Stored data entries
=== Section Start ===

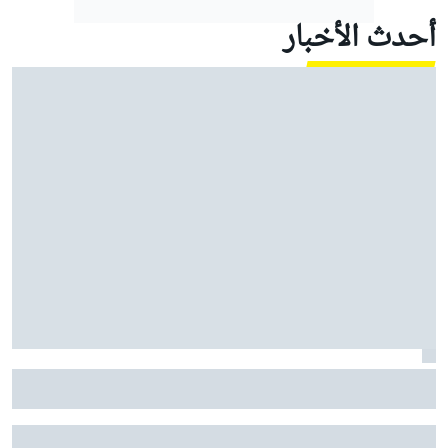
أحدث الأخبار
موتو جي بي: مارتين يقود أبريليا إلى ثلاثية في السباق
القصير مع معاناة ماركيز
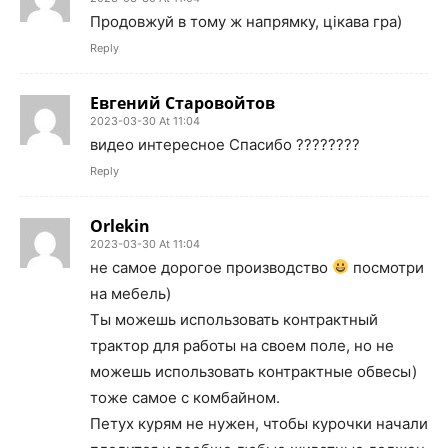
Продовжуй в тому ж напрямку, цікава гра)
Reply
Евгений Старовойтов
2023-03-30 At 11:04
видео интересное Спасибо ????????
Reply
Orlekin
2023-03-30 At 11:04
не самое дорогое производство
посмотри
на мебель)
Ты можешь использовать контрактный
трактор для работы на своем поле, но не
можешь использовать контрактные обвесы)
тоже самое с комбайном.
Петух курям не нужен, чтобы курочки начали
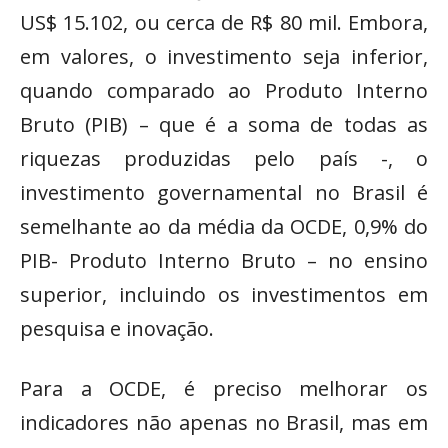
US$ 15.102, ou cerca de R$ 80 mil. Embora,
em valores, o investimento seja inferior,
quando comparado ao Produto Interno
Bruto (PIB) – que é a soma de todas as
riquezas produzidas pelo país -, o
investimento governamental no Brasil é
semelhante ao da média da OCDE, 0,9% do
PIB- Produto Interno Bruto – no ensino
superior, incluindo os investimentos em
pesquisa e inovação.
Para a OCDE, é preciso melhorar os
indicadores não apenas no Brasil, mas em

=== Section End ===

- [What to do]: Reproduce every line of the listing above word for word, omitting the pictures from your output.

- [Response for this exercise]:
أحدث الأخبار
موتو جي بي: مارتين يقود أبريليا إلى ثلاثية في السباق
القصير مع معاناة ماركيز
Продовжуй в тому ж напрямку, цікава гра)
Reply
Евгений Старовойтов
2023-03-30 At 11:04
видео интересное Спасибо ????????
Reply
Orlekin
2023-03-30 At 11:04
не самое дорогое производство
посмотри
на мебель)
Ты можешь использовать контрактный
трактор для работы на своем поле, но не
можешь использовать контрактные обвесы)
тоже самое с комбайном.
Петух курям не нужен, чтобы курочки начали
US$ 15.102, ou cerca de R$ 80 mil. Embora,
em valores, o investimento seja inferior,
quando comparado ao Produto Interno
Bruto (PIB) – que é a soma de todas as
riquezas produzidas pelo país -, o
investimento governamental no Brasil é
semelhante ao da média da OCDE, 0,9% do
PIB- Produto Interno Bruto – no ensino
superior, incluindo os investimentos em
pesquisa e inovação.
Para a OCDE, é preciso melhorar os
indicadores não apenas no Brasil, mas em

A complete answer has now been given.